Mas antes fosse o 3D o pior dos problemas, pois ele conta com uma história medonha cuja infantilidade beira o autismo. Seu núcleo afetivo gira em torno de um dos personagens principais da animação, o lenhador Vick, e sua relação com o pai tão próxima e profunda que literalmente não vemos a face da mãe. É como se Vick fosse órfão de mãe ou tenha se esquecido de como ela era em suas memórias. Pai e filho brincam juntos o tempo todo e são felizes o tempo todo, o que quase nos faz vomitar, até que a promoção do pai o faz ter menos tempo para as brincadeiras e a relação entre eles beira o ódio mútuo, o que também nos faz vomitar.

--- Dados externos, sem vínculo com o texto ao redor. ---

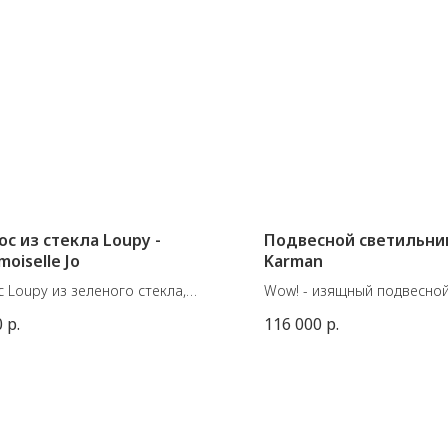
с из стекла Loupy -
Подвесной светильник
oiselle Jo
Karman
 Loupy из зеленого стекла,
Wow! - изящный подвесной
ающий изогнутое
в форме цилиндра из бело
0
р.
116 000
р.
урированное стекло и
кроликом из матовой кера
янное основание.
Из цилиндрического подв
р подноса: 17 см
светильника из белого ль
: 2,5 см
рассеивается свет, и, слов
0 г
волшебству, из него появ
Сильван - белый керамиче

Enxergando o mundo do ponto de vista de uma criança de seis anos, Aventura em Miniatura parece ter sido escrito, dirigido e produzido por uma. Os personagens secundários vão sendo jogados durante o filme como se o espectador já os conhecesse, e muitos deles desaparecem na cena seguinte para nunca mais voltar. Eu nunca tinha visto uma narrativa tão bagunçada desde The Room, que também tinha uma criança (mental) por trás da produção. Porém, diferente da animação, o projeto icônico de Tommy Wiseau acaba sendo hilário por uma sequência de erros de roteiro que até espectadores menos atentos percebem. (E, justiça seja feita, nem Wiseau criaria uma trama tão desprovida de lógica. The Room pode ser acusado de simplista, mas nunca de maniqueísta; ele é incapaz desse feito.)

Apenas para ter uma ideia da bagunça, peguemos aleatoriamente um dos heróis do filme: um gafanhoto que usa a casca de um ovo como armadura e que luta kung-fu como ninguém. Na primeira conversa ele já sai contando seu ponto fraco para um monte de gente que acabou de conhecer e nem suas habilidades de luta nem o ponto fraco são relevantes para a história. Ele continua na história até o final, mas em algum momento ele vira uma versão guerreira de um grilo falante que surge apenas nas ocasiões convenientes. Ele também possui o poder de sumir quando o perigo precisa prevalecer por mais alguns minutos.

Esse foi apenas um exemplo de vários erros estruturais, que só são vários porque a história acumula elementos demais para dar conta. Há uma máquina que altera o tamanho das coisas que homenageia (ou denigre) o inventor histórico Nikola Tesla, há uma investigadora ecológica que visita a região para saber o que tem feito os salmões pararem de se reproduzir, há criminosos que jogam lixo no rio e que surgem nos minutos finais da história para dar alguma explicação para o caso, há um mundo subterrâneo em miniatura cujo único objetivo é fornecer um drone para nossos heróis, há uma dupla de macacos realizando um ritual pagão sem qualquer explicação, mas que precisa da lanterna do garoto para justificar uma perseguição. E a lista não terminou.

Tudo isso são momentos que cansam no filme, por não acrescentarem nada além de tempo de projeção. Chega um momento que não queremos mais personagens. Só queremos ir pra casa. Talvez essa seja a mini-aventura do título. A história de espectadores de cinema que ficam presos em uma sessão horrível que parece interminável. Agora um pequeno spoiler: ela termina. Mas há sequelas muito além dos efeitos 3D.


“Xiong Chu Mei Zhi Bian Xing Ji” (Chn, 2018), escrito por Lin Jiang, Qin Wan e Rachel Xu, dirigido por Leon Ding e Huida Lin, com Joseph S. Lambert, Xiao Tan e Zhang Wei.